======== Données extraites ========
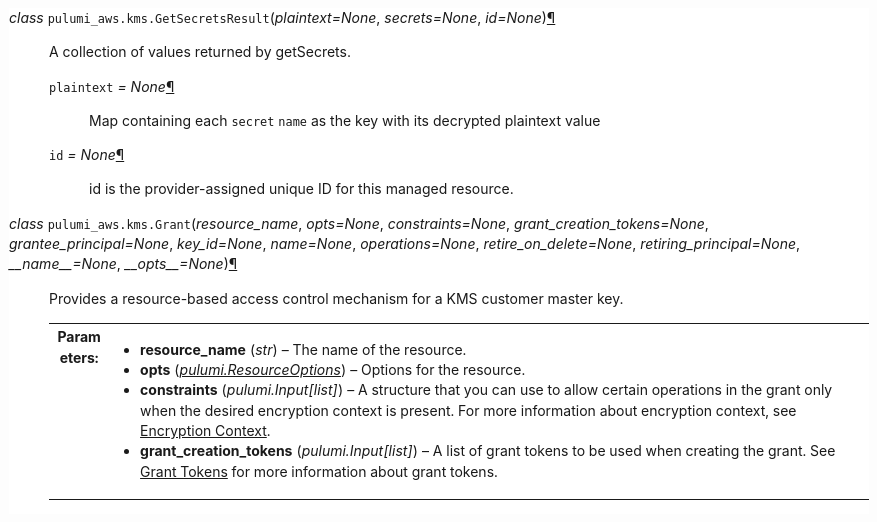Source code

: </dd></dl>

<dl class="class">
<dt id="pulumi_aws.kms.GetSecretsResult">
<em class="property">class </em><code class="descclassname">pulumi_aws.kms.</code><code class="descname">GetSecretsResult</code><span class="sig-paren">(</span><em>plaintext=None</em>, <em>secrets=None</em>, <em>id=None</em><span class="sig-paren">)</span><a class="headerlink" href="#pulumi_aws.kms.GetSecretsResult" title="Permalink to this definition">¶</a></dt>
<dd><p>A collection of values returned by getSecrets.</p>
<dl class="attribute">
<dt id="pulumi_aws.kms.GetSecretsResult.plaintext">
<code class="descname">plaintext</code><em class="property"> = None</em><a class="headerlink" href="#pulumi_aws.kms.GetSecretsResult.plaintext" title="Permalink to this definition">¶</a></dt>
<dd><p>Map containing each <code class="docutils literal notranslate"><span class="pre">secret</span></code> <code class="docutils literal notranslate"><span class="pre">name</span></code> as the key with its decrypted plaintext value</p>
</dd></dl>

<dl class="attribute">
<dt id="pulumi_aws.kms.GetSecretsResult.id">
<code class="descname">id</code><em class="property"> = None</em><a class="headerlink" href="#pulumi_aws.kms.GetSecretsResult.id" title="Permalink to this definition">¶</a></dt>
<dd><p>id is the provider-assigned unique ID for this managed resource.</p>
</dd></dl>

</dd></dl>

<dl class="class">
<dt id="pulumi_aws.kms.Grant">
<em class="property">class </em><code class="descclassname">pulumi_aws.kms.</code><code class="descname">Grant</code><span class="sig-paren">(</span><em>resource_name</em>, <em>opts=None</em>, <em>constraints=None</em>, <em>grant_creation_tokens=None</em>, <em>grantee_principal=None</em>, <em>key_id=None</em>, <em>name=None</em>, <em>operations=None</em>, <em>retire_on_delete=None</em>, <em>retiring_principal=None</em>, <em>__name__=None</em>, <em>__opts__=None</em><span class="sig-paren">)</span><a class="headerlink" href="#pulumi_aws.kms.Grant" title="Permalink to this definition">¶</a></dt>
<dd><p>Provides a resource-based access control mechanism for a KMS customer master key.</p>
<table class="docutils field-list" frame="void" rules="none">
<col class="field-name" />
<col class="field-body" />
<tbody valign="top">
<tr class="field-odd field"><th class="field-name">Parameters:</th><td class="field-body"><ul class="first last simple">
<li><strong>resource_name</strong> (<em>str</em>) – The name of the resource.</li>
<li><strong>opts</strong> (<a class="reference internal" href="../../pulumi/#pulumi.ResourceOptions" title="pulumi.ResourceOptions"><em>pulumi.ResourceOptions</em></a>) – Options for the resource.</li>
<li><strong>constraints</strong> (<em>pulumi.Input</em><em>[</em><em>list</em><em>]</em>) – A structure that you can use to allow certain operations in the grant only when the desired encryption context is present. For more information about encryption context, see <a class="reference external" href="http://docs.aws.amazon.com/kms/latest/developerguide/encryption-context.html">Encryption Context</a>.</li>
<li><strong>grant_creation_tokens</strong> (<em>pulumi.Input</em><em>[</em><em>list</em><em>]</em>) – A list of grant tokens to be used when creating the grant. See <a class="reference external" href="http://docs.aws.amazon.com/kms/latest/developerguide/concepts.html#grant_token">Grant Tokens</a> for more information about grant tokens.</li>
</ul>
</td>
</tr>
</tbody>
</table>
<table class="docutils field-list" frame="void" rules="none">
<col class="field-name" />
<col class="field-body" />
<tbody valign="top">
========
* Consigne *
Relevez toutes les lignes des données ci-dessus où figure la chaîne « amazon ».

* Réponse attendue *
<li><strong>constraints</strong> (<em>pulumi.Input</em><em>[</em><em>list</em><em>]</em>) – A structure that you can use to allow certain operations in the grant only when the desired encryption context is present. For more information about encryption context, see <a class="reference external" href="http://docs.aws.amazon.com/kms/latest/developerguide/encryption-context.html">Encryption Context</a>.</li>
<li><strong>grant_creation_tokens</strong> (<em>pulumi.Input</em><em>[</em><em>list</em><em>]</em>) – A list of grant tokens to be used when creating the grant. See <a class="reference external" href="http://docs.aws.amazon.com/kms/latest/developerguide/concepts.html#grant_token">Grant Tokens</a> for more information about grant tokens.</li>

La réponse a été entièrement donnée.